> **Texto para análise**
A Polícia Federal concluiu a investigação sobre a morte de Luiz Philipi Machado de Moraes Mourão, conhecido como “Sicário”, e apontou que ele atentou contra a própria vida enquanto estava sob custódia.
Como a PF concluiu que a morte de Sicário foi suicídio?
A Polícia Federal de Minas Gerais encerrou o inquérito indicando que a morte de Luiz Philipi Mourão ocorreu por suicídio, descartando participação de terceiros. A apuração também não encontrou evidências de coação ou pressão externa.
Segundo o relatório, todos os elementos analisados reforçam a tese de ato voluntário. A investigação incluiu exames técnicos e depoimentos para garantir que não houve interferência externa no ocorrido.
O que será apresentado ao ministro André Mendonça?
Uma equipe da PF se dirige ao Supremo Tribunal Federal nesta quinta-feira para entregar as conclusões ao ministro André Mendonça, relator do caso envolvendo o Banco Master.
Após receber o material, Mendonça deve encaminhar o relatório à Procuradoria-Geral da República, que avaliará se há base para arquivamento ou continuidade de eventuais desdobramentos.
Quais provas foram analisadas pela investigação?
A investigação reuniu um conjunto robusto de provas para esclarecer o caso. Os elementos foram fundamentais para sustentar a conclusão final do inquérito. Entre os principais itens analisados estão:
- Vídeo completo da permanência de Sicário na cela
- Depoimentos de testemunhas e pessoas próximas
- Conversas e registros de comunicação do investigado
- Avaliação sobre possível uso de substâncias psicotrópicas
Quem era Sicário no esquema investigado?

> **Trechos de um conjunto de dados**
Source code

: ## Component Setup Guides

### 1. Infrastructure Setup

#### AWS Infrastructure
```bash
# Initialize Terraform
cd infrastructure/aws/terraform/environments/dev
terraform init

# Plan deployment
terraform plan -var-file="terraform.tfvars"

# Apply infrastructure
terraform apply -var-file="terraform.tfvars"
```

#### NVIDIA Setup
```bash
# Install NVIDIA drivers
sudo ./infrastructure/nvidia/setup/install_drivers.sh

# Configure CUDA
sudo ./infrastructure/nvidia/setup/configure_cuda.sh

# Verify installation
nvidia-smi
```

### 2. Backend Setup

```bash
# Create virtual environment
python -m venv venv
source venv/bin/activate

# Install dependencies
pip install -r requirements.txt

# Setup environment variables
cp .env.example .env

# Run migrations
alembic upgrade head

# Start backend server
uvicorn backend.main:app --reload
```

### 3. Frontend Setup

> **O que fazer**
a – Segundo o texto sobre a morte de Sicário, por que a investigação incluiu exames técnicos e depoimentos? Responda em uma a três frases.
b – Dê continuidade ao texto sobre a morte de Sicário a partir do ponto em que ele termina.
Os registros não têm relação com o texto sobre a morte de Sicário.

> **Respostas por tarefa**
a – Os exames técnicos e os depoimentos foram incluídos para garantir que não houve interferência externa na morte de Luiz Philipi Mourão.

b –
Apontado como peça-chave, Sicário teria papel central na organização investigada na Operação Compliance Zero, que apura fraudes bilionárias ligadas ao Banco Master.
De acordo com a PF, ele executava tarefas como monitoramento de alvos, extração ilegal de dados e ações de intimidação. A investigação o descreve como uma espécie de “longa manus”, atuando diretamente em nome da liderança do grupo.
Qual a relação com Daniel Vorcaro e o Banco Master?
O banqueiro Daniel Vorcaro, dono do Banco Master, também foi preso na operação e é apontado como líder da organização criminosa estruturada em diferentes núcleos.
As apurações indicam que havia uma relação direta entre Vorcaro e Sicário, incluindo indícios de pagamento mensal de cerca de R$ 1 milhão pelos serviços ilícitos prestados dentro do esquema.
O que acontece com os bens e o futuro do caso?
Mesmo com a conclusão do inquérito, os bens de Sicário permanecem bloqueados, e a tendência é que essa situação não seja alterada pelas autoridades.
A interpretação é de que os recursos teriam origem em atividades ilegais. Agora, o futuro do caso depende da análise da PGR, que decidirá sobre o possível encerramento das investigações.